La Bellezza della Chiesa di Chora, insomma, abbaglia e irradia la profondità di un mistero esuberante. Quest’ultimo ci obbliga a fare memoria del fine ultimo della nostra povera vita, ma ricorda anche con la sua storia che siamo in tempi non semplici. La Chiesa di Chora, infatti, nel 2020 è stata adibita a moschea su decisione del Consiglio di Stato della Turchia, con la conseguente copertura dei mosaici. Successivamente, l’importante sito architettonico-artistico, patrimonio Unesco, è stato chiuso al pubblico. Viene negato e nascosto, così, il contenuto profondo della vita di Metochita: “il glorioso monastero che ho eretto è una meraviglia da guardare e una gioia per gli occhi, uno spettacolo straordinario tra tutti i monumenti della grande città”.

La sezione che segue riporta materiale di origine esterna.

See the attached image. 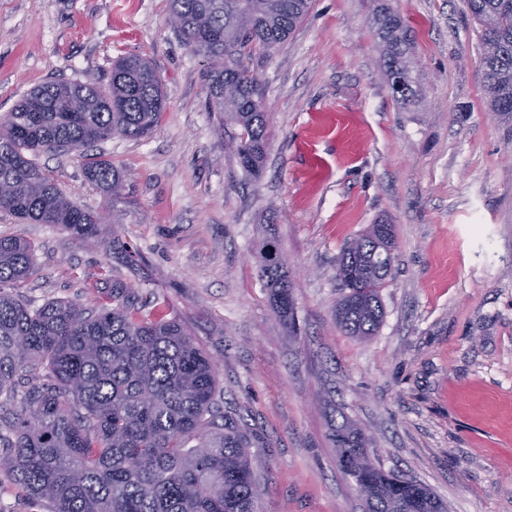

Nella prefazione Otac (padre) Benedikt Dečanac ricorda, in un altro contesto ancora più grave, le notti di terrore del 2004 nei luoghi del Kosovo e Metohija in cui furono distrutte icone e manoscritti da terroristi senza Dio. La speranza attuale per Chora è che la sua bellezza non venga cancellata dal potere o dimenticata dalla trascurata indifferenza degli ignavi. Il monaco ortodosso elogia, perciò, la testimonianza d’amore della studiosa, che ha reso presente con il suo attento lavoro un “luogo d’incarnazione di Dio Incommensurabile”.

Bisogna essere grati, perciò, alla preziosa opera di Fogliadini, perché ha riaperto al nostro sguardo un luogo in cui una luminosa bellezza avviene. Tutti, peraltro, abbiamo bisogno di un luogo da abitare, tutti abbiamo bisogno di vedere una bellezza grande e tutti siamo dentro una storia che non misuriamo. In un contesto storico così drammatico si può cercare di vivere il nostro tempo, immedesimandosi con Teodoro Metochita, peccatore e mendicante di un raggio di vita.